The National Premier Leagues Capital Football 1 (also known as NPL ACT 1 or simply NPL1) is a soccer competition contested by clubs affiliated to Capital Football. The league is the highest level (level 1) competition in the Australian Capital Territory (ACT) region. It is a subdivision of the National Premier Leagues and sits in Level 2 in the overall Australian league system.

History

The competition was restructured after the 2006 season, based on criterion requiring a development pathway within clubs where each club must field a team in a reserves and Under-18 divisions.  Nine teams contested in the Premier League in 2007, cutting Gungahlin Juventus, White Eagles and reigning premier Cooma Tigers from the top tier.

The same nine teams remained in the Premier League for 2008 and 2009.  The pathway system was expanded to include a Premier U16 competition, with all nine clubs required to field a team from their club or an affiliated club.  Capital Football initially revoked the licence of Queanbeyan City for the 2009 season, citing a non-compliance with the developmental and administrative standards expected for the league.  However, Queanbeyan were reinstated on appeal and following the presentation of further evidence demonstrating these standards could be met.

At the close of the 2009 season, the licences of all participating clubs were reviewed and expressions of interest sought for new additional entrants to the competition for 2010–2012.

In November 2014 Woden Weston FC was incorporated with the intention to merge the elite levels of Woden Valley FC and Weston Molonglo FC into one club, to compete in the National Premier Leagues in 2015 and beyond. The new merged club was officially launched on 20 February 2015, with colours for their new strip sourced from both clubs (black from Weston Creek and red from Woden Valley).

## GIVEN DATA:
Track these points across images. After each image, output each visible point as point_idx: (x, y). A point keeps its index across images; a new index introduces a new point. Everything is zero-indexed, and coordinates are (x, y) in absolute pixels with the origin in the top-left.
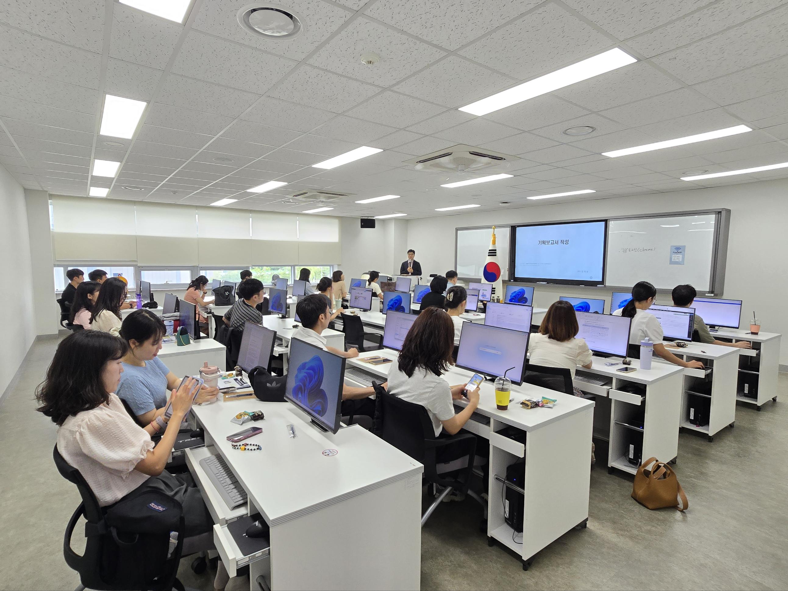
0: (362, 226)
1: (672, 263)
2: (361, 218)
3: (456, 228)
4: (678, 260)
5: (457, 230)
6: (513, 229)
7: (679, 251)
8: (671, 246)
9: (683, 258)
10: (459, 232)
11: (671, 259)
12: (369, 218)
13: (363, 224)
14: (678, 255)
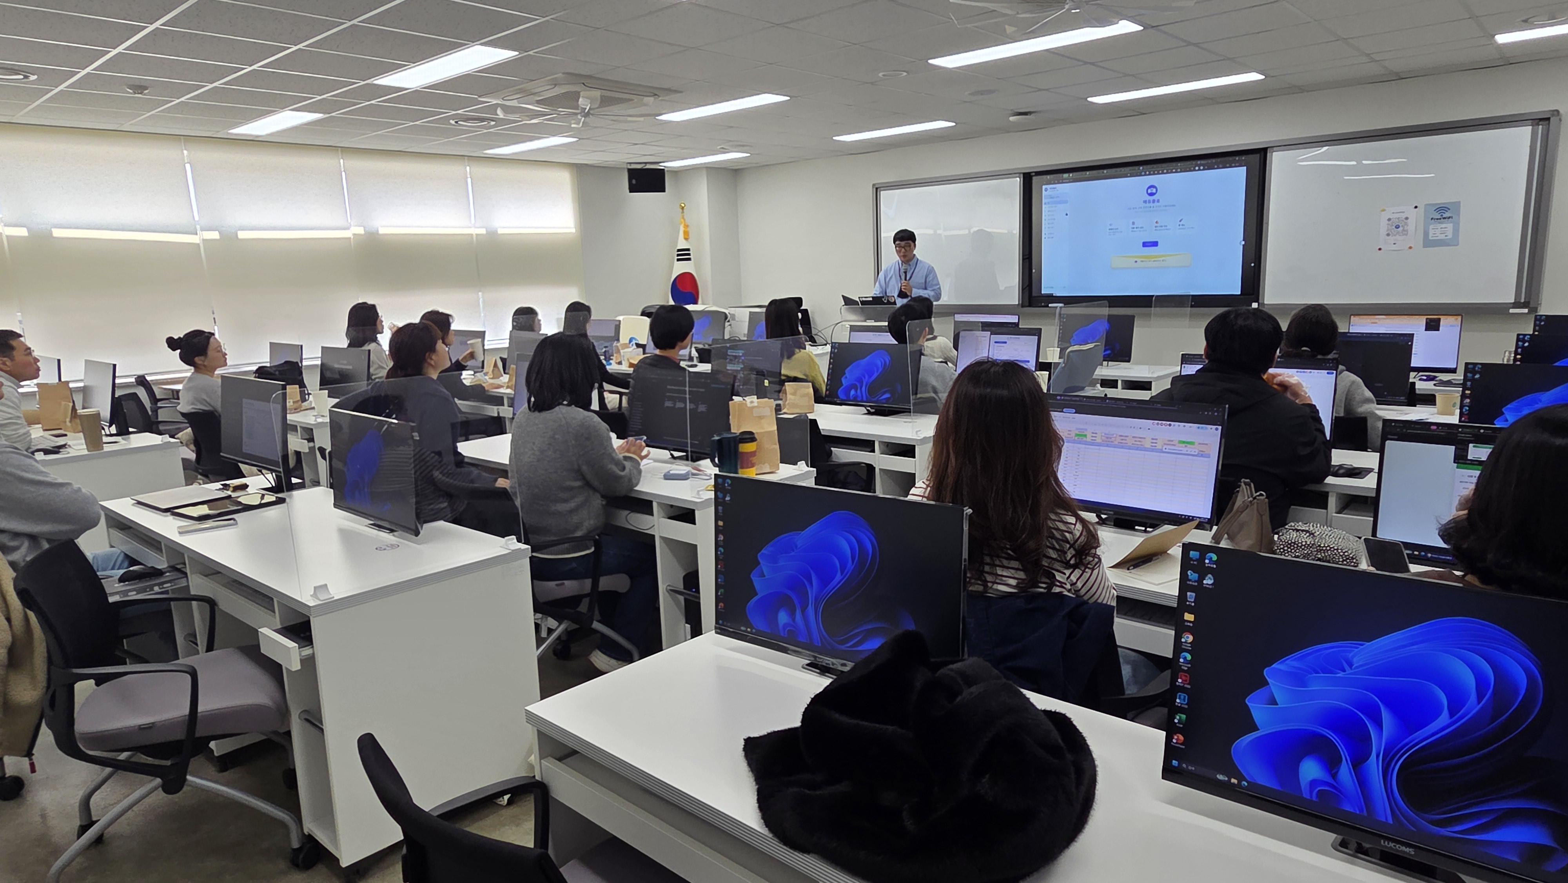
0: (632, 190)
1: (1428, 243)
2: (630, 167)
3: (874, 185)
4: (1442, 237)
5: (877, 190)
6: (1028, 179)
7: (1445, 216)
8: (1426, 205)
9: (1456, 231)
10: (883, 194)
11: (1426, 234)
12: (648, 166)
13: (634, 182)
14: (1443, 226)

---

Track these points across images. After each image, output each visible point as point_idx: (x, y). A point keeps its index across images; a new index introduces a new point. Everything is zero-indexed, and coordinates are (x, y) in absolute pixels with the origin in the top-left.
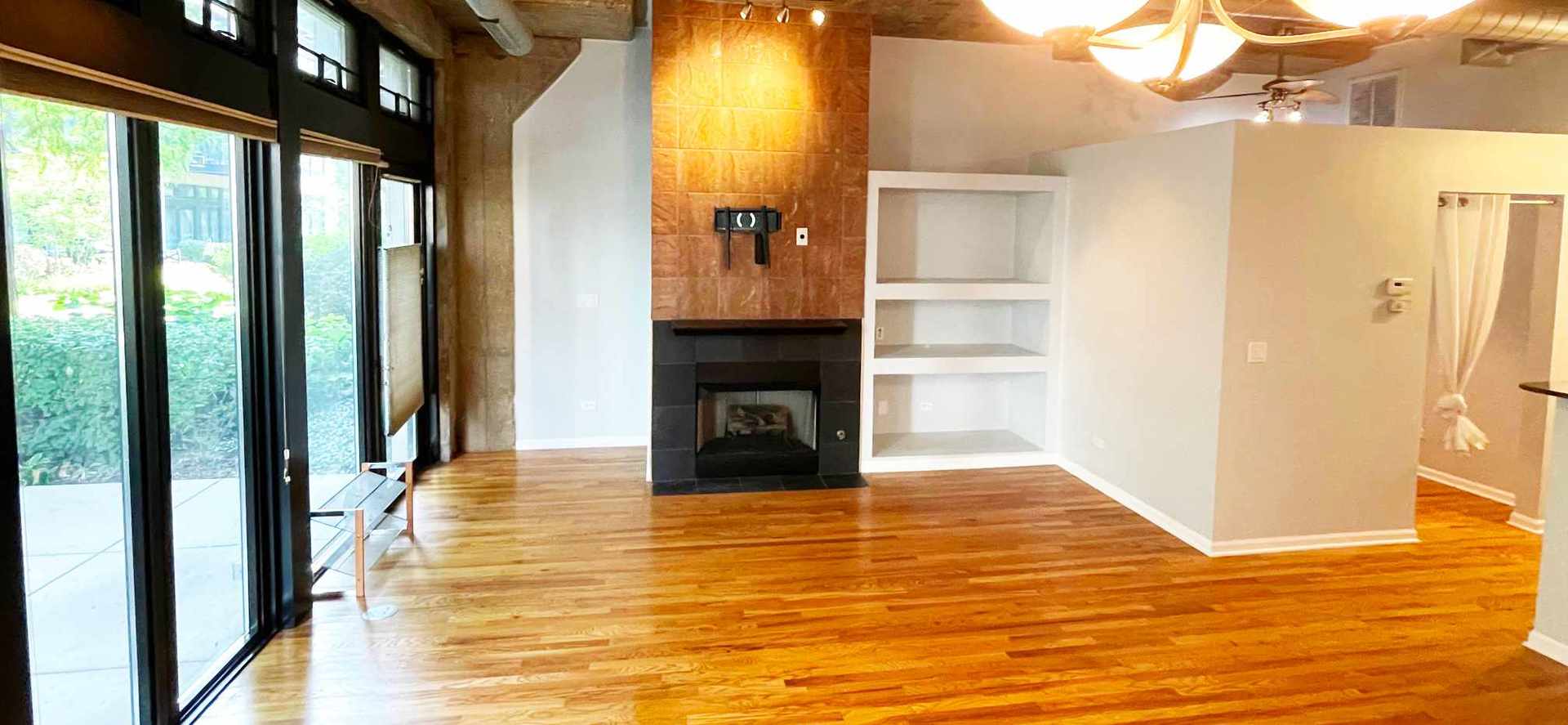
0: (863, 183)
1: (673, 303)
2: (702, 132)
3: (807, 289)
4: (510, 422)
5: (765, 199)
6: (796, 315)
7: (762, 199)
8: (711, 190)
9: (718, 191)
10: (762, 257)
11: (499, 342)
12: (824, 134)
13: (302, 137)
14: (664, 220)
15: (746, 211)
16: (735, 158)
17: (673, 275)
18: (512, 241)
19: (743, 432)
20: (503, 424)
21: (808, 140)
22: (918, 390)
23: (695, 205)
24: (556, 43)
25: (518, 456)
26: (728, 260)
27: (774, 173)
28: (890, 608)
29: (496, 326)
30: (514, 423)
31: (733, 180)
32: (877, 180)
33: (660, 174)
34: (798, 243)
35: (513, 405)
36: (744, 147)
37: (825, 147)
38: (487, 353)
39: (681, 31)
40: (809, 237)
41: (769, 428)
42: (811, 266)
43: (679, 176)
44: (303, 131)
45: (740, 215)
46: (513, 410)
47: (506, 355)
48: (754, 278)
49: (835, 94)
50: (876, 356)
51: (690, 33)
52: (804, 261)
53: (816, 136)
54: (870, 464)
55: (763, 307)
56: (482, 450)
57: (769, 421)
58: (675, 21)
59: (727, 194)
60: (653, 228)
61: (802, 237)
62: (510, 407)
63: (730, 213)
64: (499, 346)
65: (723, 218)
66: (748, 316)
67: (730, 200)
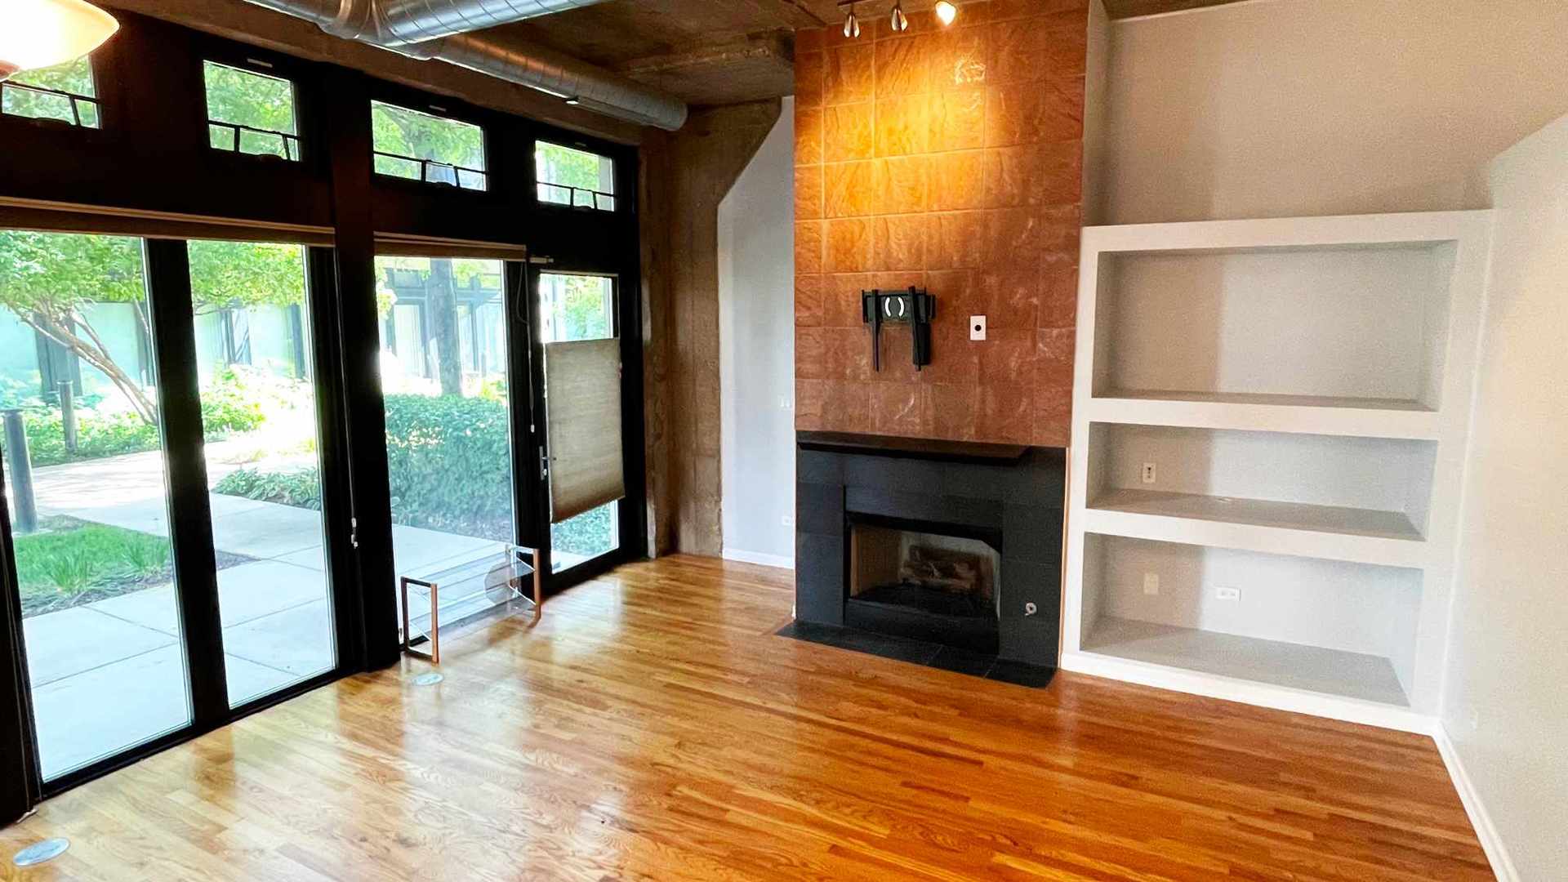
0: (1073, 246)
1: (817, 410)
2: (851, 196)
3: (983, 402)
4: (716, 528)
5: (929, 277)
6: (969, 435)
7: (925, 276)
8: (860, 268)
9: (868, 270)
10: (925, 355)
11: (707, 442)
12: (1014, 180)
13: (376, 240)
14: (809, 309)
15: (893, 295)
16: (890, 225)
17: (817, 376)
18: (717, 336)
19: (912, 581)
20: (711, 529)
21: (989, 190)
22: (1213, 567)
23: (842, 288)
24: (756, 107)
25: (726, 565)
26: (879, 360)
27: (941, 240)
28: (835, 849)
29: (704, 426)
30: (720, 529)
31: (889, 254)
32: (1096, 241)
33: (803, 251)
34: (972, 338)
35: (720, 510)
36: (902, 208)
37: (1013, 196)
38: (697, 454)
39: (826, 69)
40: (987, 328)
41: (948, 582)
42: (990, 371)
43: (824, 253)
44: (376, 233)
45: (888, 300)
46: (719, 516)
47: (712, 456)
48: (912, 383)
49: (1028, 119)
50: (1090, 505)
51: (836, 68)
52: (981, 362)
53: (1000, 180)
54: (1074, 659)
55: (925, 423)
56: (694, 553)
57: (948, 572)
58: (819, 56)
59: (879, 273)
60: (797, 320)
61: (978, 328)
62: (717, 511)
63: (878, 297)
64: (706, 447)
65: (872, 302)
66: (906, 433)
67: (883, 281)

--

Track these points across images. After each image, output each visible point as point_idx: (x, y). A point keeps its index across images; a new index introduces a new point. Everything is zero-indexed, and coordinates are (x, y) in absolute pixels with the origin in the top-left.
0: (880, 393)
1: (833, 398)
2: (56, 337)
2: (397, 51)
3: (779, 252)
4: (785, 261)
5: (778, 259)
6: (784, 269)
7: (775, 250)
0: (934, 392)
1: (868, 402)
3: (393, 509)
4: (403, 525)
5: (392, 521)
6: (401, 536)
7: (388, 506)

## WHAT TO DO:
Please explain, in one to three sentences and using the text on NPL ACT 1, why Capital Football initially revoked Queanbeyan City's licence for the 2009 season and why the club was then able to stay in the league. The records have nothing to do with what comes next.

## TASK RESULT:
Capital Football revoked Queanbeyan City's licence because the club did not meet the developmental and administrative standards expected for the league. Queanbeyan was reinstated on appeal after presenting further evidence showing it could meet those standards.